Extended Data Fig. 8: Volitional adaptations of walking during otherwise unchanged spatiotemporal EES.

a–c, Quantifications of experiments shown in Fig. 4a–c for each participant. a, Step height and TA EMG activity with and without EES during overground walking (P1, EES ON: n = 7 gait cycles; P2, EES ON: n = 16 gait cycles; P3, EES ON, n = 7 gait cycles). b, Step height and TA EMG activity during normal steps and when participants were requested to perform exaggerated step elevations during overground walking (P1, n = 15 normal gait cycles, n = 11 exaggerated gait cycles; P2, n = 31 normal gait cycles, n = 23 exaggerated gait cycles; P3, n = 14 normal gait cycles, n = 10 exaggerated gait cycles). c, Step height and TA EMG activity during the first and last 30 steps extracted from a sequence of 1 h of locomotion on a treadmill (n = 30 gait cycles for all conditions). ***P < 0.001; n.s., non-significant; Student’s t-test. d, EMG activity of representative leg muscles, vertical displacements of the foot and anteroposterior oscillations of the leg (virtual limb joining the hip to the foot) while P2 was walking continuously on the treadmill with spatiotemporal EES (open loop).
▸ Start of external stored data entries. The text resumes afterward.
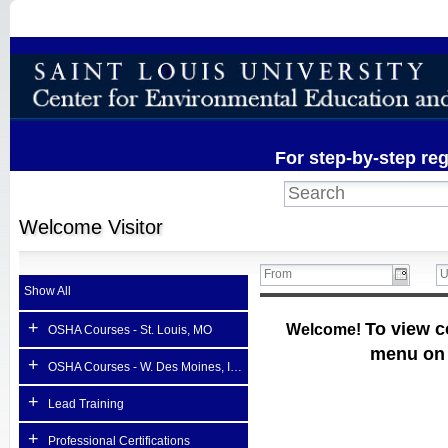
For step-by-step reg
Welcome
Visitor
Show All
+
To view c
Welcome!
OSHA Courses - St. Louis, MO
menu on t
+
OSHA Courses - W. Des Moines, Iowa (host site)
+
Lead Training
+
Professional Certifications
The participant was asked to suppress the effects of EES and stand during one cycle of open-loop spatiotemporal EES sequence, highlighted in brown (SKIP), whereas he actively contributed to the production of movement the rest of the time. Plots report the quantification of step height and TA EMG activity during walking and when skipping steps for each participant (P1, n = 13 normal gait cycles, n = 1 skipped cycles; P2, n = 36 normal gait cycles, n = 3 skipped gait cycles; P3, n = 11 normal gait cycles, n = 2 skipped cycles). e, EMG activity of two representative muscles, vertical displacements of the foot and anteroposterior oscillations of the leg while P1 was walking on the treadmill and the speed of the belt increased progressively from 0.8 to 2 km h^–1. Plots show relationships between treadmill speed and mean stride length and TA EMG activity in all participants (P1: n = 9, 9, 9, 9, 10, 18, 15, 9, 9 gait cycles for increasing speeds; P2: n = 13, 10, 7, 8, 10, 9 gait cycles for increasing speeds; P3: n = 8, 8, 10, 9, 9, 8 gait cycles for increasing speeds; s.e.m. shown). The range of tested speeds was adapted to the walking ability of each participant.